Ahmed Omima E, Abohamr Samah I, Alharbi Shaima A, Aldrewesh Dawood A, Allihimy Abdulaziz S, Alkuraydis Sarah A, Alhammad Ibtihal M, Elsheikh Eman, Azazy Ahmad S, Mohammed Asim A, Dar Mehboob A, Abazid Rami M
Department of Cardiology, Prince Sultan Cardiac Center Qassim, Qassim, Buraydah, Kingdom of Saudi Arabia.
Saudi Med J. 2019 Oct;40(10):1003-1007. doi: 10.15537/smj.2019.10.24583.

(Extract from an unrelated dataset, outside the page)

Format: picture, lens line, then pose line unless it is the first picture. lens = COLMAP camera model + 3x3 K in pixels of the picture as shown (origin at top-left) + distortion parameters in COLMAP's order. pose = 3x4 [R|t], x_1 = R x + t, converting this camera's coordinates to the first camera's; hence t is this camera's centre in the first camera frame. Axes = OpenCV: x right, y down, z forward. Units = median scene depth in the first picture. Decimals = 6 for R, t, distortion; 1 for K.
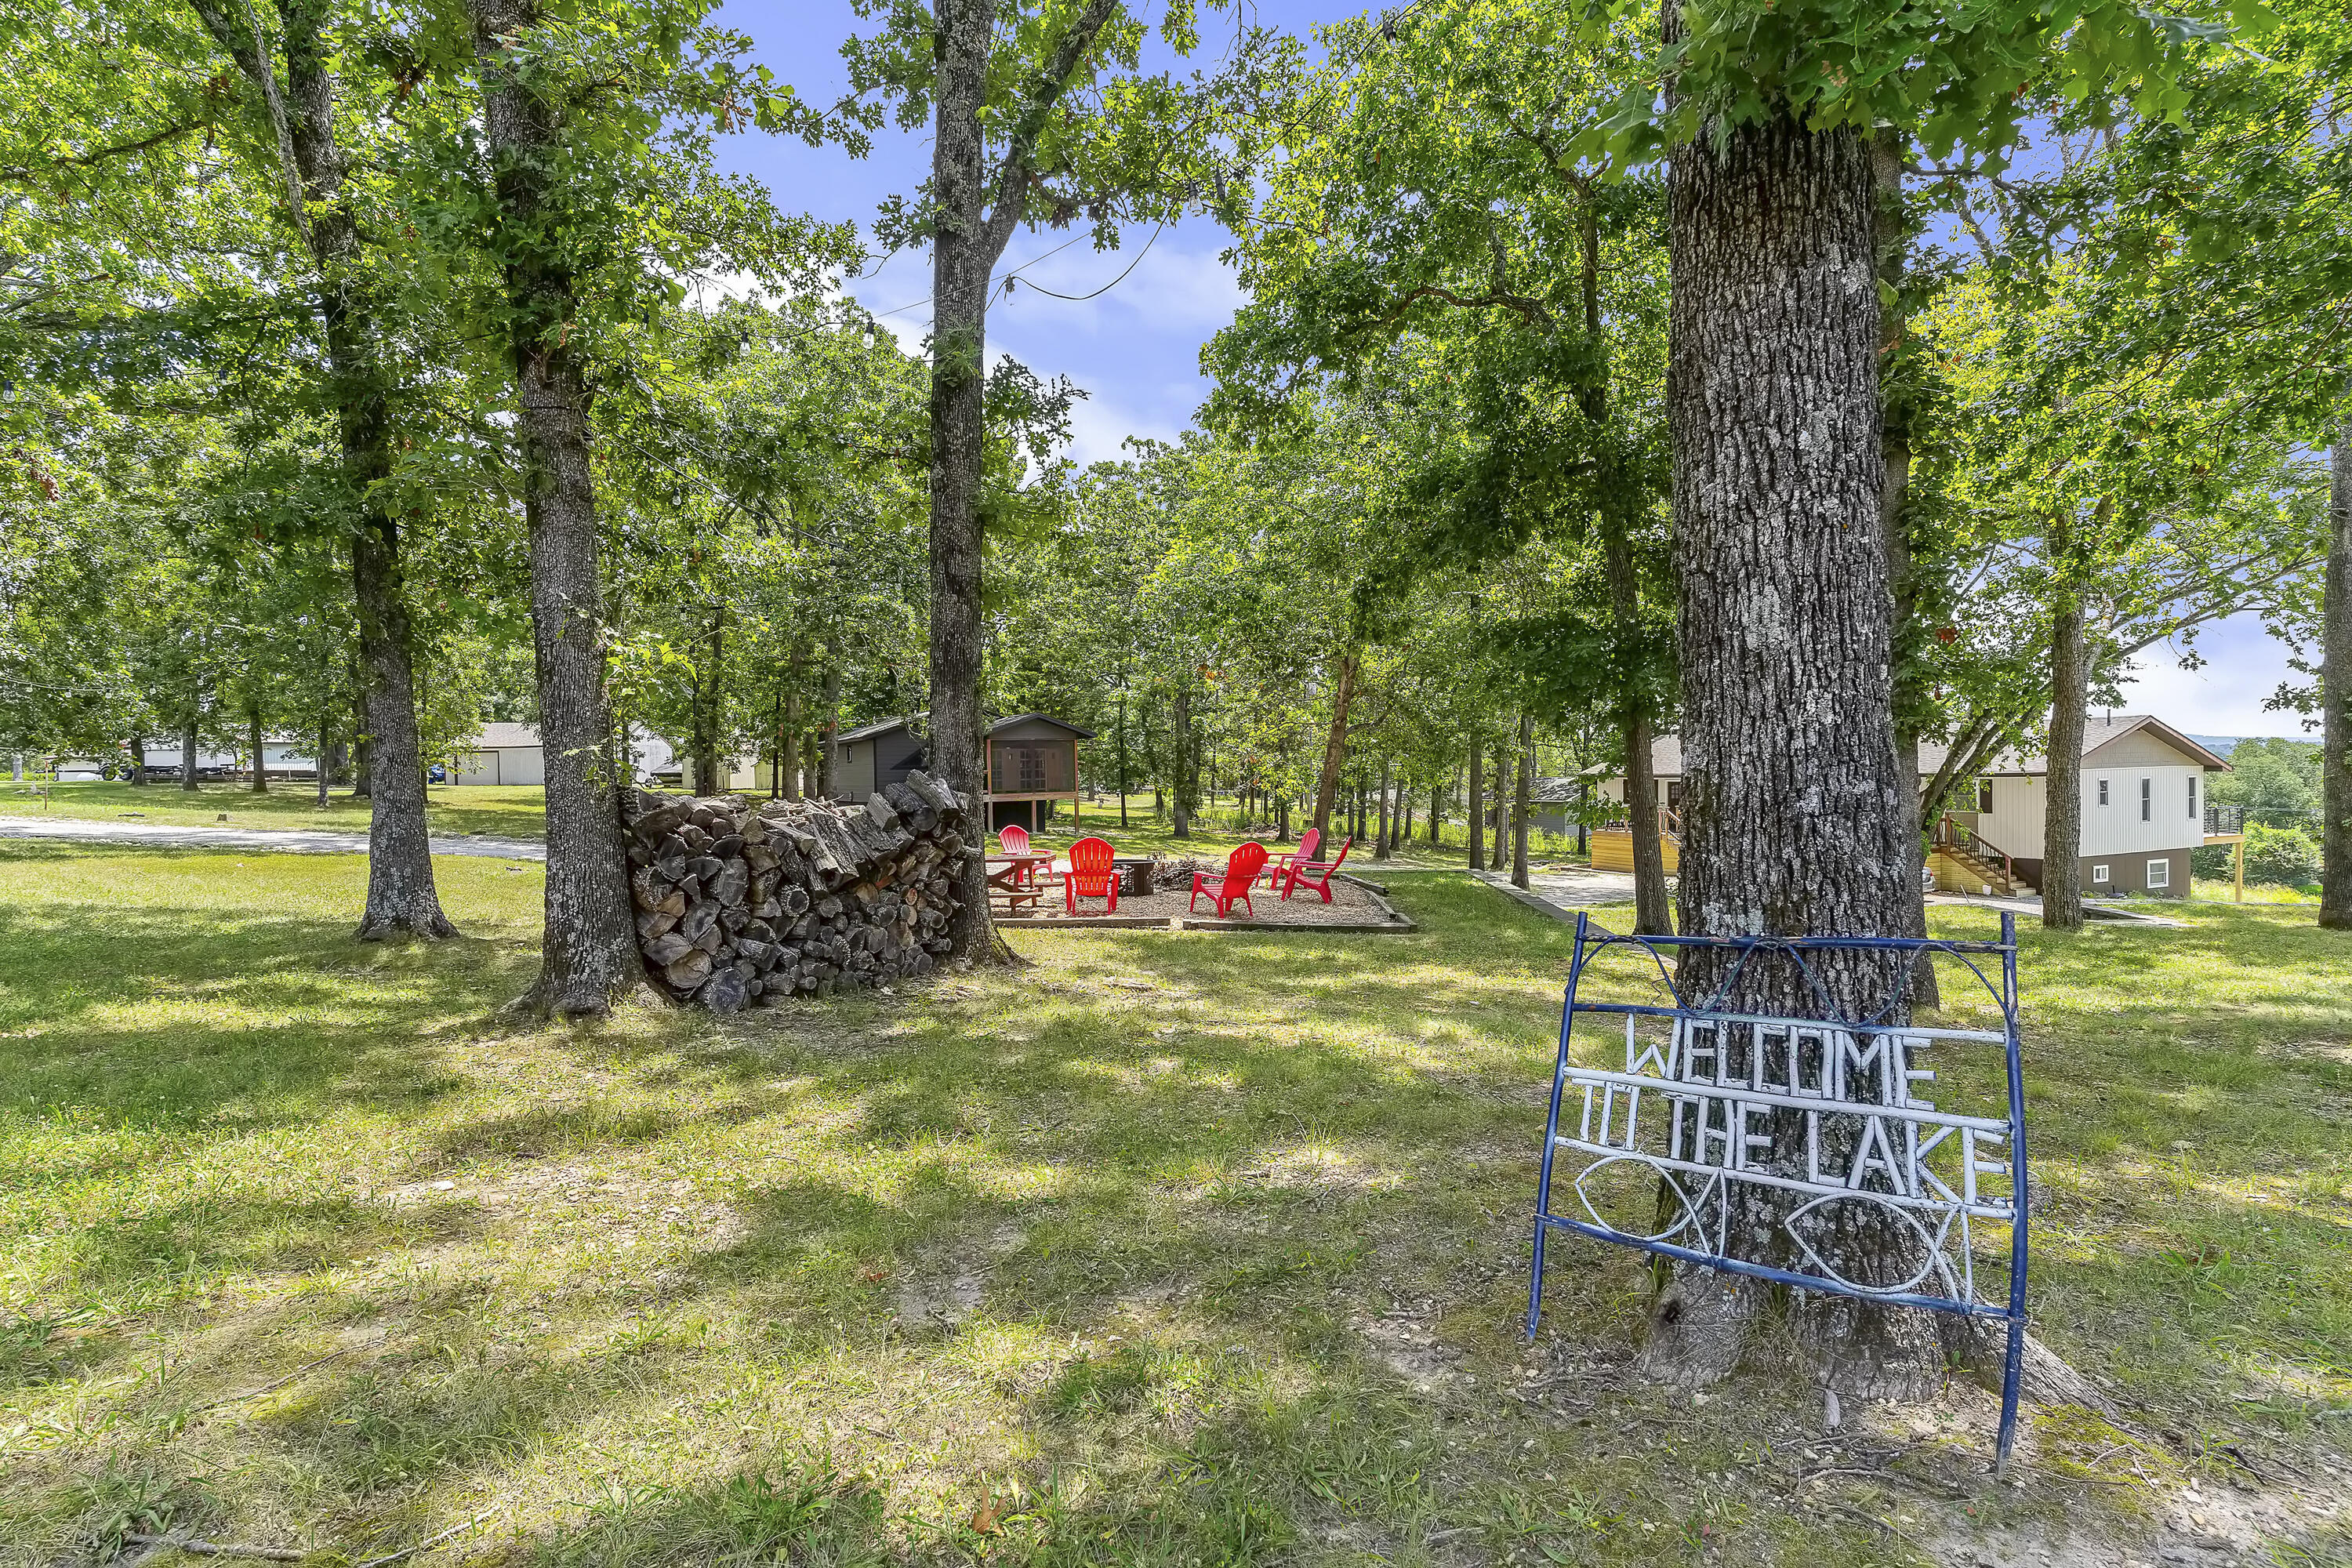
lens RADIAL K [[1165.2, 0, 1191.5], [0, 1165.2, 777.6], [0, 0, 1]] dist [0.002054, -0.001194]
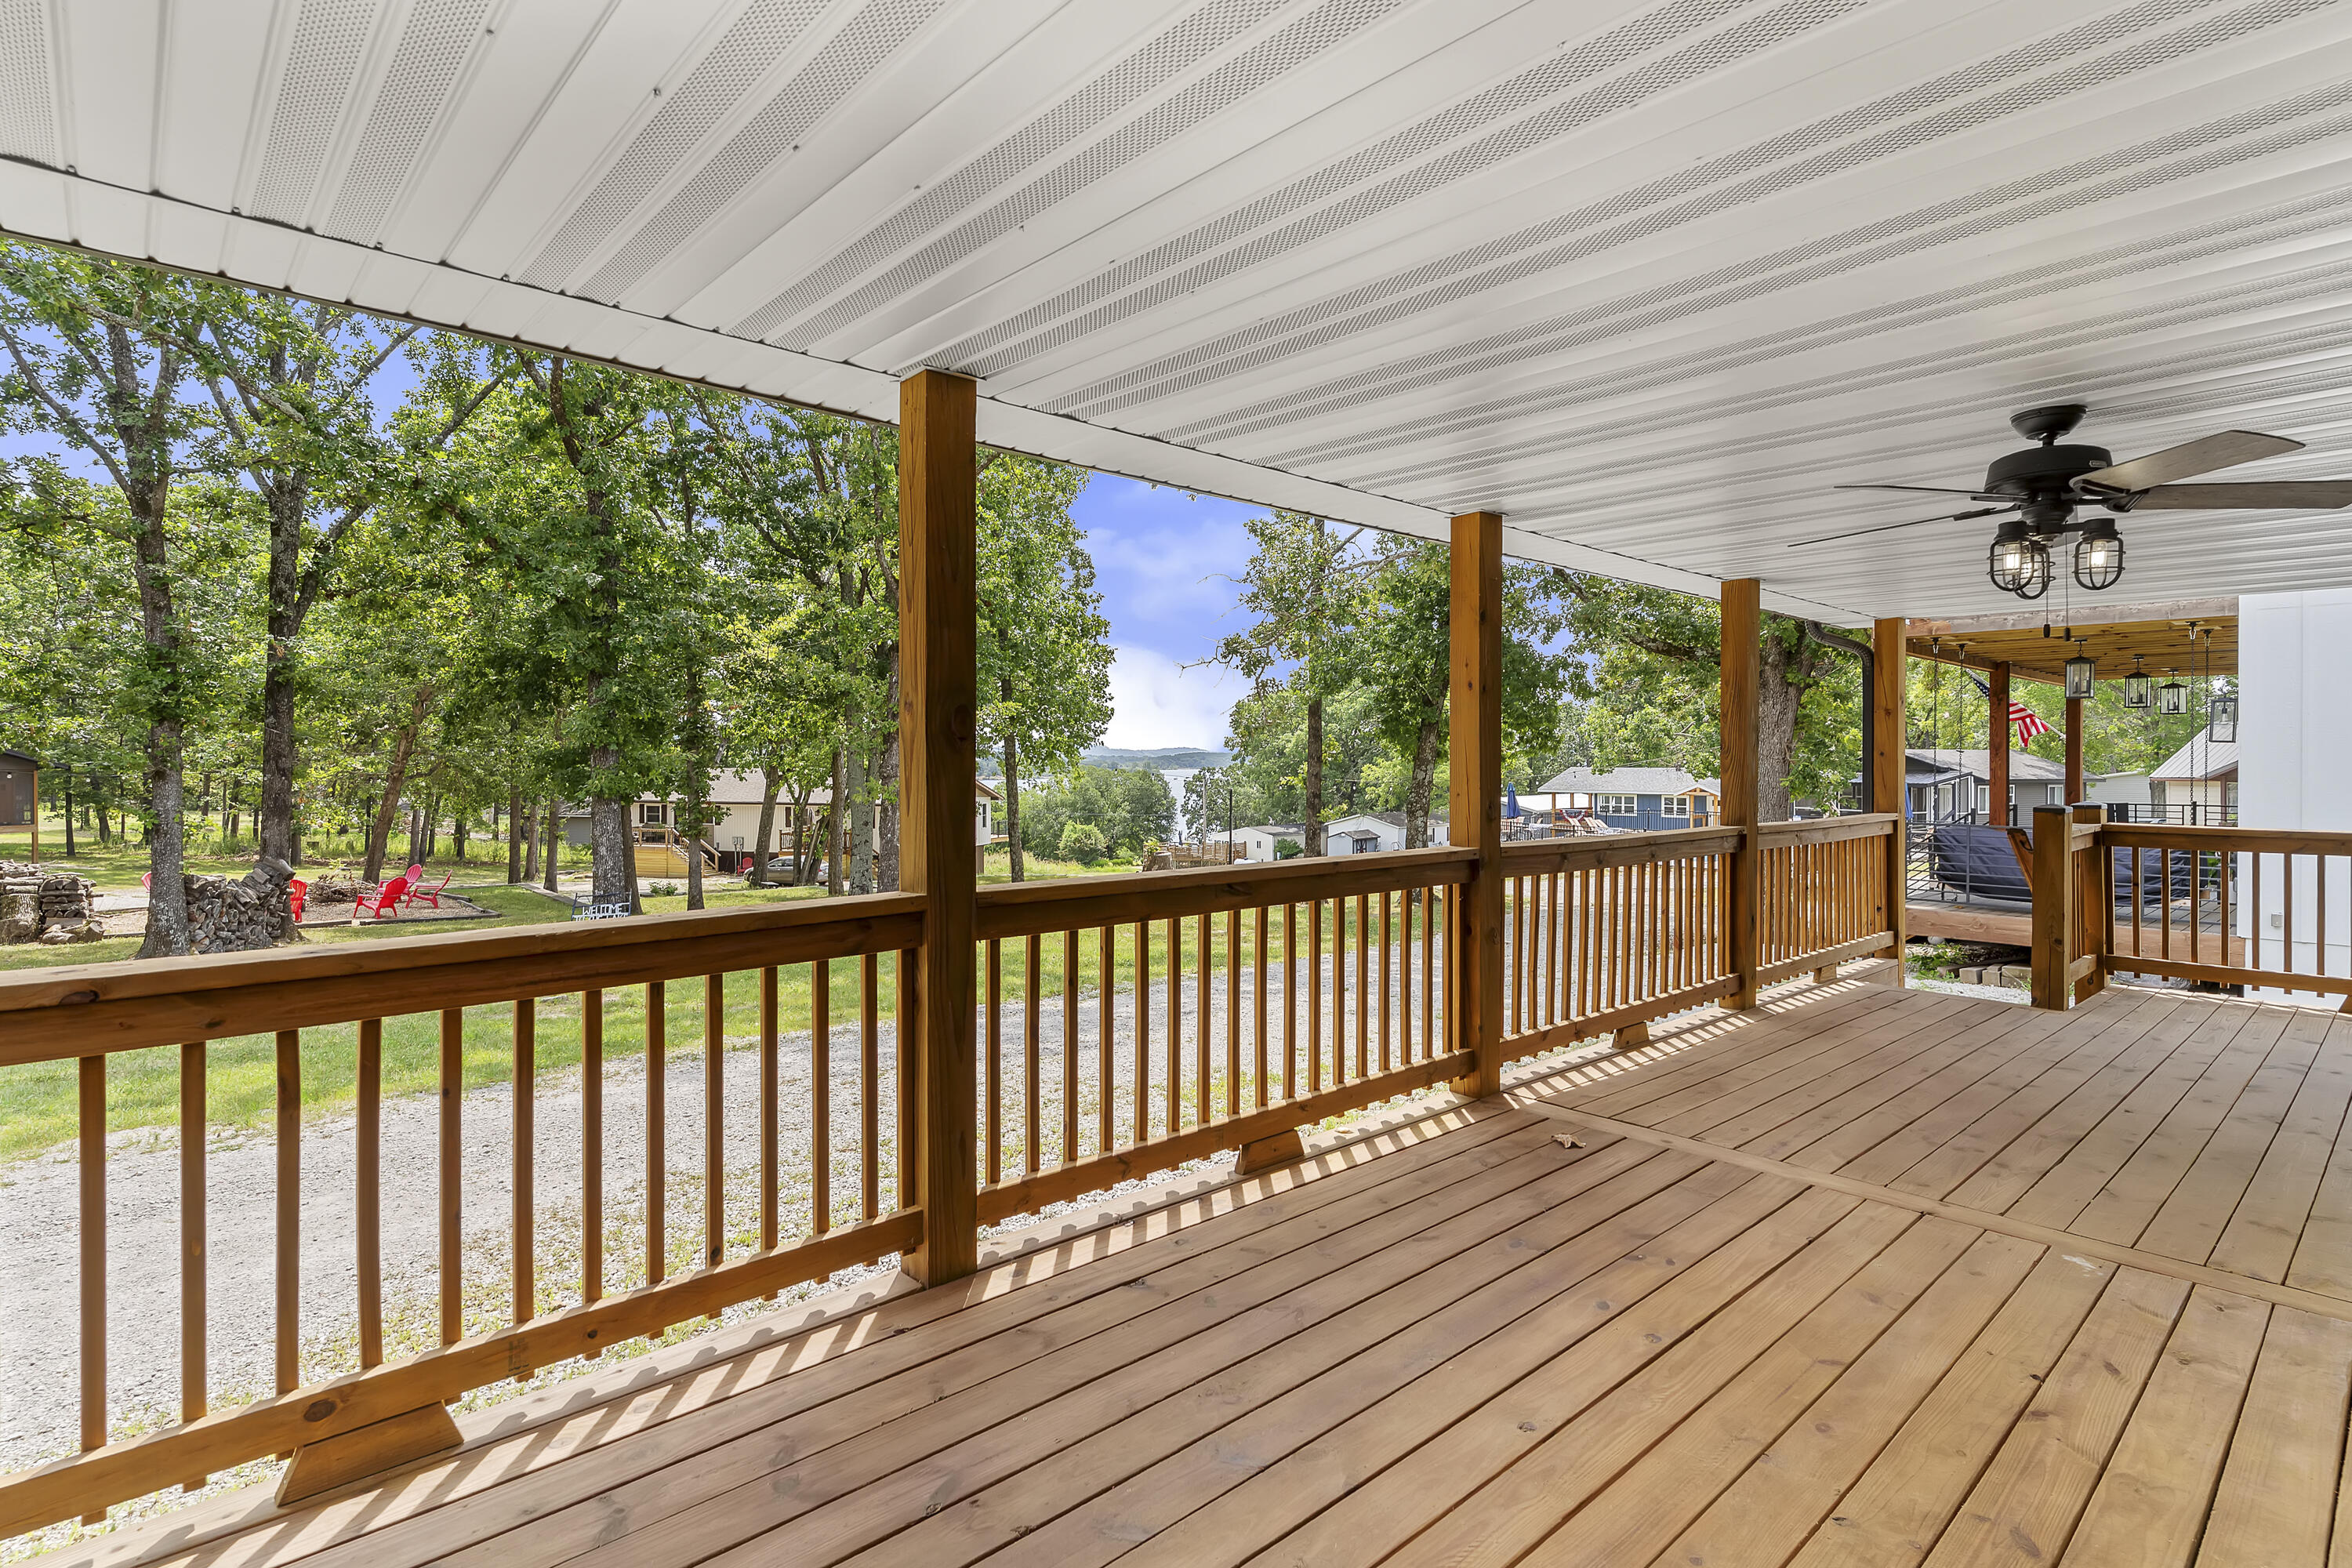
lens RADIAL K [[1165.2, 0, 1202.1], [0, 1165.2, 777.5], [0, 0, 1]] dist [0.002054, -0.001194]
pose [[0.704356, 0.006815, 0.709814, -0.153788], [-0.008186, 0.999965, -0.001478, -0.046117], [-0.709800, -0.004769, 0.704387, -0.512346]]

To analyze predictors of death in elderly patients diagnosed with acute coronary syndrome (ACS). Methods: A record-based study carried out between January 2016 and January 2018 at The central province in Saudi Arabia. All elderly patients (greater than 75 years) with definite diagnosis of ACS were retrospectively included. Demographic data, echocardiographic, and angiographic parameters were reported. Results: A total of 179 patients were enrolled, 129 (72%) were male. The mean age was 79±4.7 years. Approximately 102 (57%) patients were diagnosed with ST-segment elevation myocardial infarction (STEMI). Of all 125 (70%) underwent invasive coronary angiography, we found that 43 (24%) had significant single vessel disease (1VD), 29 (16.2%) had 2 vessel disease (2VD), and 41 (22.9%) had 3 vessel disease (3VD) or left main stenosis. During hospitalization 21 (11.7%) patients died, t-test analysis showed patients who died were significantly older (82±6.7 versus [vs.] 79±4.2 years, p=0.003). In addition we found that ejection fraction was lower in death group (30.2%±10.7) vs. (36.5%±1.1) in survivors, p=0.017); STEMI was more common in death group (90.5%) vs. (52.5%) in survivors, p=0.001); similarly, the prevalence of 3VD was higher in death group (38.1%) vs. (20.9%) in survivors, p=0.018). Importantly, PCI was not significantly different between death and survival groups (40% vs. 53.8%, p=0.177). A multivariate regression analysis demonstrated that predictors of death were: age (hazard ratio [HR], 1.214; 95% confidence interval [CI], 1.122-1.384; p less than 0.0001), intubation (HR, 10.106; 95% CI, 9.844-10.792; p less than 0.0001), and raised creatinine kinase-MB (CK-MB) (HR, 1.005; 95% CI, 1.002-1.013; p=0.04) predicted in hospital death. Conclusion: Older age, mechanical ventilation and raised CK-MB can significantly predict death in elderly patients (greater than 75-year-old) diagnosed with ACS; nevertheless, PCI showed no survival benefits.
分析老年急性冠状动脉综合征(ACS)患者的死亡预测因素。方法:2016年1月至2018年1月在沙特阿拉伯中部省份进行的一项基于记录的研究。回顾性纳入所有确诊为ACS的老年患者(年龄大于75岁)。报告了人口统计学数据、超声心动图和血管造影参数。结果:共纳入179例患者,129例(72%)为男性。平均年龄为79±4.7岁。约102例(57%)患者被诊断为ST段抬高型心肌梗死(STEMI)。在所有125例(70%)接受有创冠状动脉造影的患者中,我们发现43例(24%)有显著单支血管病变(1VD),29例(16.2%)有双支血管病变(2VD),41例(22.9%)有三支血管病变(3VD)或左主干狭窄。住院期间21例(11.7%)患者死亡,t检验分析显示死亡患者年龄显著更大(82±6.7岁对[vs.]79±4.2岁,p=0.003)。此外,我们发现死亡组的射血分数低于存活组(30.2%±10.7对[vs.]36.5%±1.1),p=0.017);STEMI在死亡组中更常见(90.5%)对[vs.]存活组中的(52.5%),p=0.001);同样,3VD在死亡组中的患病率更高(38.1%)对[vs.]存活组中的(20.9%),p=0.018)。重要的是,死亡组和存活组之间的PCI无显著差异(40%对53.8%,p=0.177)。多因素回归分析表明,死亡的预测因素为:年龄(风险比[HR],1.214;95%置信区间[CI],1.122 - 1.384;p小于0.0001)、插管(HR,10.106;95%CI,9.844 - 10.792;p小于0.0001)以及肌酸激酶-MB(CK-MB)升高(HR,1.005;95%CI,1.002 - 1.013;p=0.04)预测住院死亡。结论:高龄、机械通气和CK-MB升高可显著预测老年(大于75岁)ACS患者的死亡;然而,PCI未显示出生存益处。